Request:
Your task is to find every line of the data that holds the string "Sucumbíos" and copy it.

** Opening Data excerpts block **

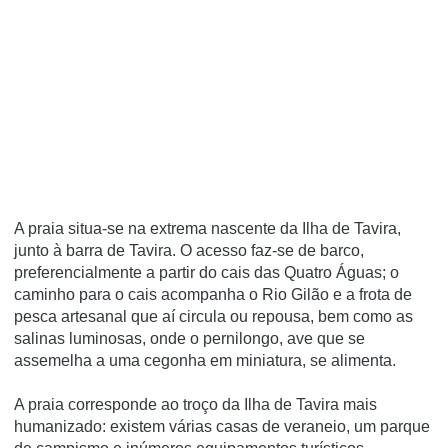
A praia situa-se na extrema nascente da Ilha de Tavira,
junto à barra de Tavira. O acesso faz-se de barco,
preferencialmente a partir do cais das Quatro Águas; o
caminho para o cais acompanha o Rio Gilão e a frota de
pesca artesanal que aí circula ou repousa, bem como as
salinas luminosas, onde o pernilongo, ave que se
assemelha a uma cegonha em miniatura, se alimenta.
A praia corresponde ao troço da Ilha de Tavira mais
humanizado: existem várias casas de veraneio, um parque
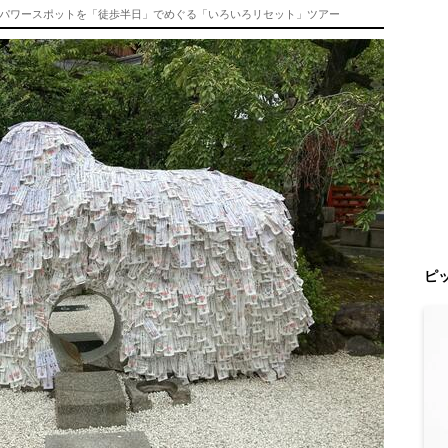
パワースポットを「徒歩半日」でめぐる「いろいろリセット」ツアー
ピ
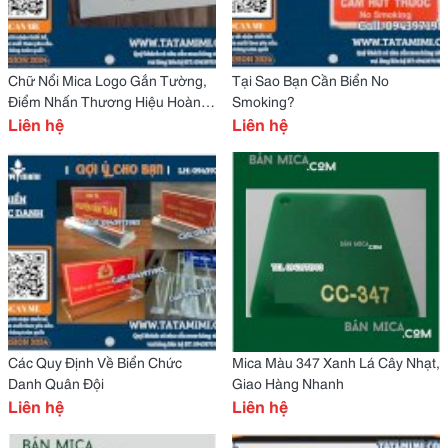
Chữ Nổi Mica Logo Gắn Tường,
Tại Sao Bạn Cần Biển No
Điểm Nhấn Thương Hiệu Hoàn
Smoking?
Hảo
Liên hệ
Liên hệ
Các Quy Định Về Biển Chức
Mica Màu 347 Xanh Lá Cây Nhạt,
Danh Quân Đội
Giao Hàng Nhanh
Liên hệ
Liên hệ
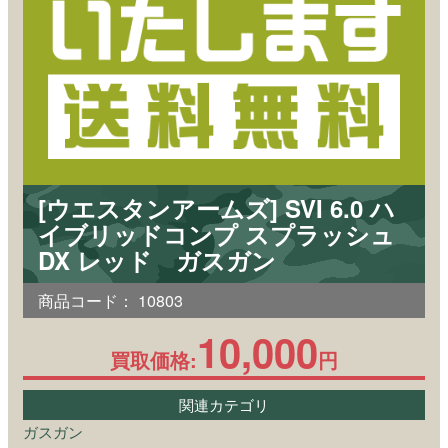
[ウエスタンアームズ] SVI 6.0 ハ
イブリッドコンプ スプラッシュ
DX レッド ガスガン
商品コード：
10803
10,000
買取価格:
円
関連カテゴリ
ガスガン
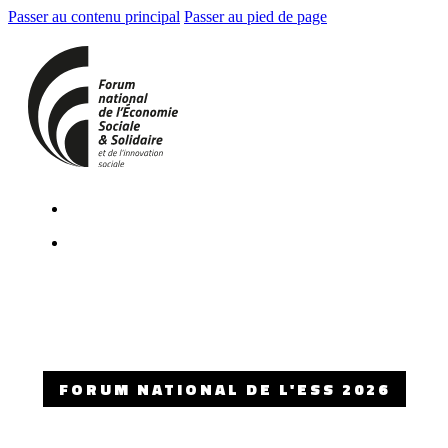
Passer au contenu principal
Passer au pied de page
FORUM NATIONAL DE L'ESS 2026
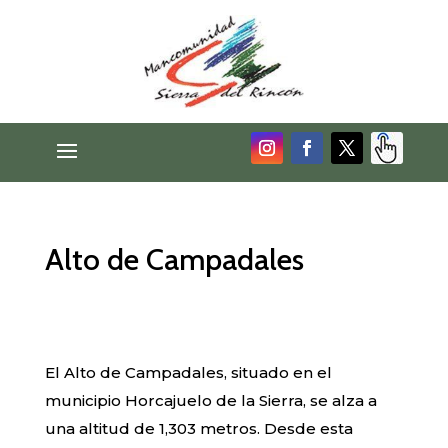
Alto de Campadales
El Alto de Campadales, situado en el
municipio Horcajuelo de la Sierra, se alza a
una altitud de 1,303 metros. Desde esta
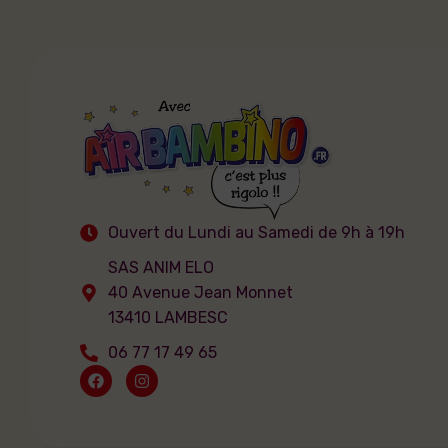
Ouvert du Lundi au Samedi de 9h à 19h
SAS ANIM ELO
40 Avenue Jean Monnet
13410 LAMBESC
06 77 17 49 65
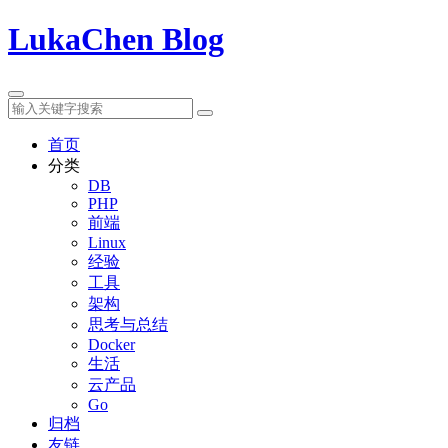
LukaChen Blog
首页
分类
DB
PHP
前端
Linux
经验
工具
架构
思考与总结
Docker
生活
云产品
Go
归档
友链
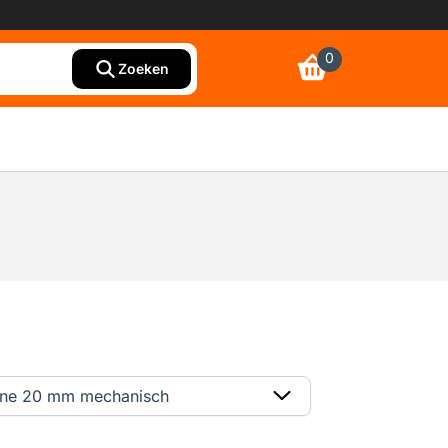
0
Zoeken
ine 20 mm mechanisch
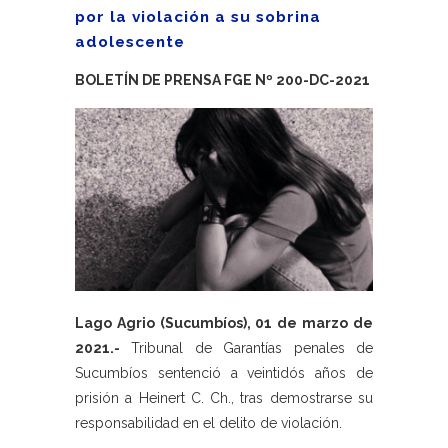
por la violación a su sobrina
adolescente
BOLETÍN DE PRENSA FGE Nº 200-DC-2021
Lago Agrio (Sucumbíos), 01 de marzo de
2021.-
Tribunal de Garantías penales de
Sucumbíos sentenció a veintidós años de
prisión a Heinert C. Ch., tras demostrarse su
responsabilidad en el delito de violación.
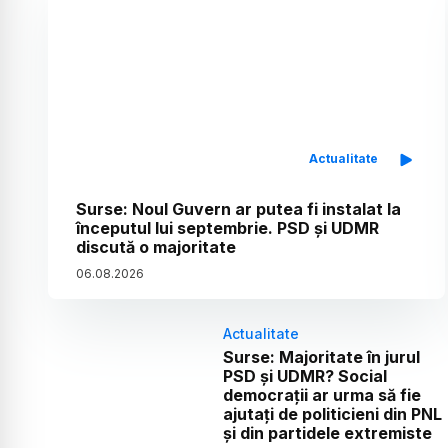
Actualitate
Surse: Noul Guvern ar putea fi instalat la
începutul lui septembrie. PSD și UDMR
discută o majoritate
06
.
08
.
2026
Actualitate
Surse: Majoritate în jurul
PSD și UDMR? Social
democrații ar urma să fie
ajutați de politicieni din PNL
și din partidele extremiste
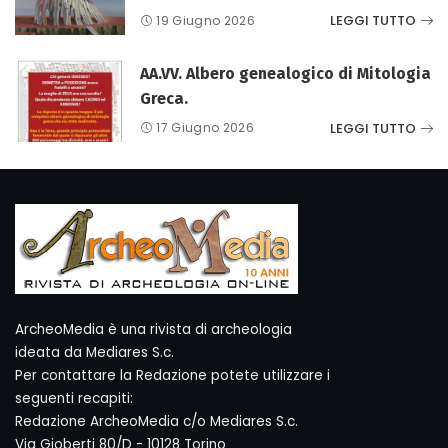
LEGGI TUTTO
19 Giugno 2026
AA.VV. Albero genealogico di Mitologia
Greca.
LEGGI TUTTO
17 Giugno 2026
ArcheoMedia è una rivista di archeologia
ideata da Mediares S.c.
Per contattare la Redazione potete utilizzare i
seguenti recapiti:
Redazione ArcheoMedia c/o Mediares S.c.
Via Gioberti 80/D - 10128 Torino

** Closing Data excerpts block **
** Opening Data excerpts block **

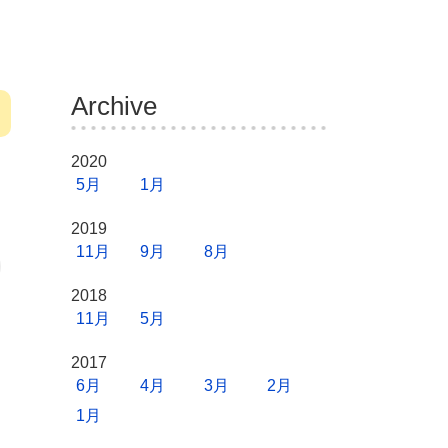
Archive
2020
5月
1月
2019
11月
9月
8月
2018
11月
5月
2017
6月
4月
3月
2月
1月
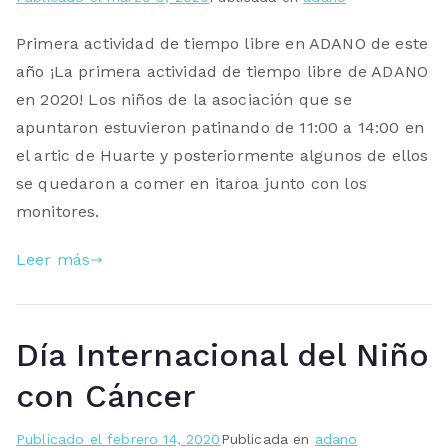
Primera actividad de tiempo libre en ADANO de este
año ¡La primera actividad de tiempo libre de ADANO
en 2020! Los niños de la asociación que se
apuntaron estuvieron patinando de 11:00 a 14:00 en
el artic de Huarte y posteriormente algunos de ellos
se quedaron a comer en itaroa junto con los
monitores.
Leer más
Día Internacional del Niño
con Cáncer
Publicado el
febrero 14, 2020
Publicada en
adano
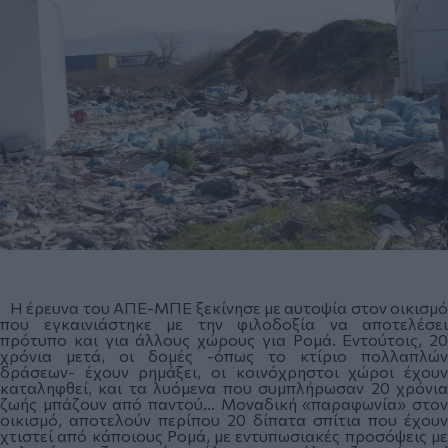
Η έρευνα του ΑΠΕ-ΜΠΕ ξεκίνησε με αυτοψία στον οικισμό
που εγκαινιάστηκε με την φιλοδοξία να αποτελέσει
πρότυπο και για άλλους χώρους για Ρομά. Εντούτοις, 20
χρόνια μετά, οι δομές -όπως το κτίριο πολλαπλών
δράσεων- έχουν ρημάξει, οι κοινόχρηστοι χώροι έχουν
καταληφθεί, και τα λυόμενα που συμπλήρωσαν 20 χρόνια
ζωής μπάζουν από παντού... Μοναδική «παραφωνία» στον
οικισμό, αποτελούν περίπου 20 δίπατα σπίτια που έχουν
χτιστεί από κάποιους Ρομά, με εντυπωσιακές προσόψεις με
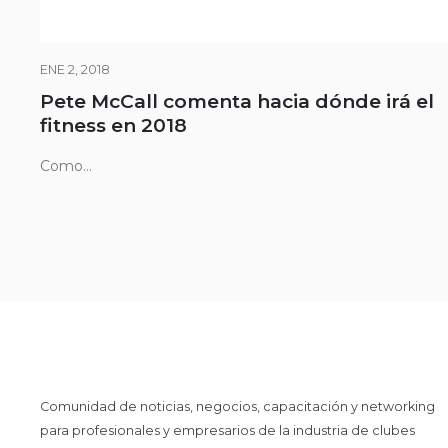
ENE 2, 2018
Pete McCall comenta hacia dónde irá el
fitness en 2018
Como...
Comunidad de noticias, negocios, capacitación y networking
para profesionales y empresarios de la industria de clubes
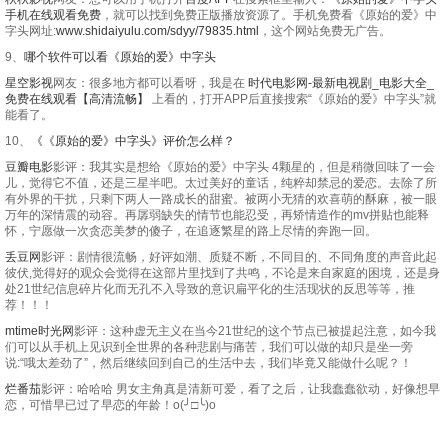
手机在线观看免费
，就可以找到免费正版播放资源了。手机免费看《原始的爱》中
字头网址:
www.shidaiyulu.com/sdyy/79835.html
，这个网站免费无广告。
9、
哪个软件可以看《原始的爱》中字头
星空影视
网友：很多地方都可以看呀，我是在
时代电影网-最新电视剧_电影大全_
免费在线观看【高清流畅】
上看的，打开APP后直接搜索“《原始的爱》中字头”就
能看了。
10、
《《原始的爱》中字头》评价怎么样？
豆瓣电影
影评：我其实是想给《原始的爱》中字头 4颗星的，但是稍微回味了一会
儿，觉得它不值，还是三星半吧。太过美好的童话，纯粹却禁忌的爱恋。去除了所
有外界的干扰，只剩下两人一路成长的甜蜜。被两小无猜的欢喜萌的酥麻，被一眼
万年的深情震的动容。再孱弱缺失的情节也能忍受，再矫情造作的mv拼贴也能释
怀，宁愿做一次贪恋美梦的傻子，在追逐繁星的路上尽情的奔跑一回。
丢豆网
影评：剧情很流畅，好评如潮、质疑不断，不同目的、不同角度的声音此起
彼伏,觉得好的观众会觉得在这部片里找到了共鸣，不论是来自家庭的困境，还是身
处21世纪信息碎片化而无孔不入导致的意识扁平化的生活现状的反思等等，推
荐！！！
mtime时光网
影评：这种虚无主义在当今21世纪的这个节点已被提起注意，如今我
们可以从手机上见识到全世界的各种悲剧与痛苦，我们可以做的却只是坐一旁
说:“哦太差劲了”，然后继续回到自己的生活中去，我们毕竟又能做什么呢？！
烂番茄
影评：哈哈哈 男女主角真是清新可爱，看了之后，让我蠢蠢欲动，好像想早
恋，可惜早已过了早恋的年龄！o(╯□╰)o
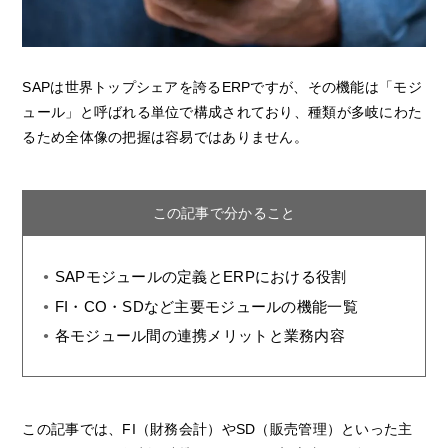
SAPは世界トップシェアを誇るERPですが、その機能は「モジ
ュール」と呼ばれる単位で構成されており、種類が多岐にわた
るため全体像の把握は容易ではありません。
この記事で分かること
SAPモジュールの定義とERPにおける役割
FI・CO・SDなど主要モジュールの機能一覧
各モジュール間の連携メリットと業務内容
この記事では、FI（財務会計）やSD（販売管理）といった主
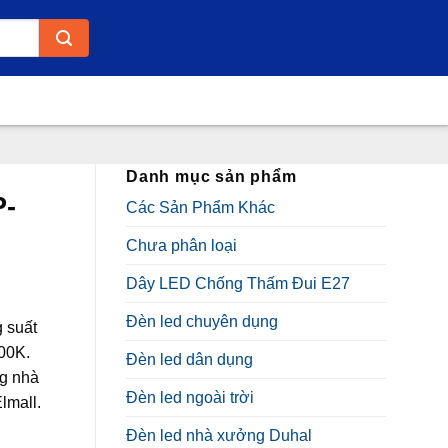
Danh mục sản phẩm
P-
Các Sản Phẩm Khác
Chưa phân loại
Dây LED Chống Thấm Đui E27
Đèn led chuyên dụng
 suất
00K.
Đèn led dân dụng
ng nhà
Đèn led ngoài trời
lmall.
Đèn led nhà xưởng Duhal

** Closing Data excerpts block **
** Opening Data excerpts block **

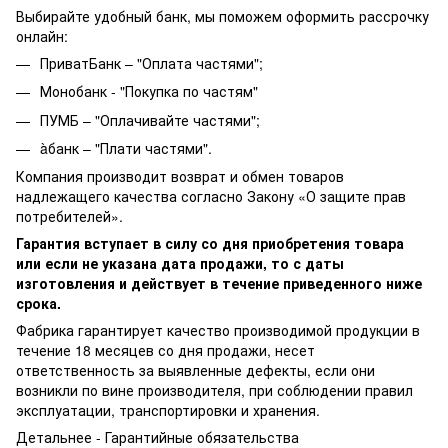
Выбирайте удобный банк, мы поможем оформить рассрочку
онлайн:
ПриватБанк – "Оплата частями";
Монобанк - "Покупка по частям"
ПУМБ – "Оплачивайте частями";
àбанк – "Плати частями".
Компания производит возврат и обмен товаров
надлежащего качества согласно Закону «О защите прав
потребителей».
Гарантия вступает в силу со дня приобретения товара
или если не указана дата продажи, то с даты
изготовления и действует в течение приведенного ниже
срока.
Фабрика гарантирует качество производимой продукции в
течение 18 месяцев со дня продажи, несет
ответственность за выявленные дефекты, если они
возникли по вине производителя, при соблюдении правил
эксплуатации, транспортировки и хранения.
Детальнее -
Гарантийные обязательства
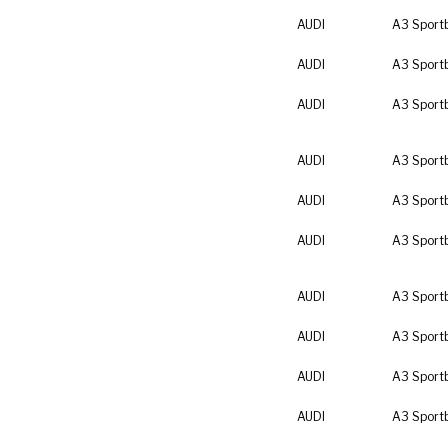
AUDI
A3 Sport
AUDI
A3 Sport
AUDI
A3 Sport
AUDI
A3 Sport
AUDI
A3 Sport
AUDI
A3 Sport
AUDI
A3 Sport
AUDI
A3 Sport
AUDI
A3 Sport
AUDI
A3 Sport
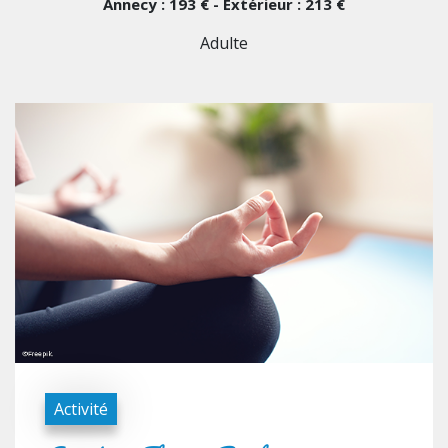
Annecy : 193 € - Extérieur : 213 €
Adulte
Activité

** Closing Data excerpts block **

Finished exercise:
Lago Agrio (Sucumbíos), 01 de marzo de
Sucumbíos sentenció a veintidós años de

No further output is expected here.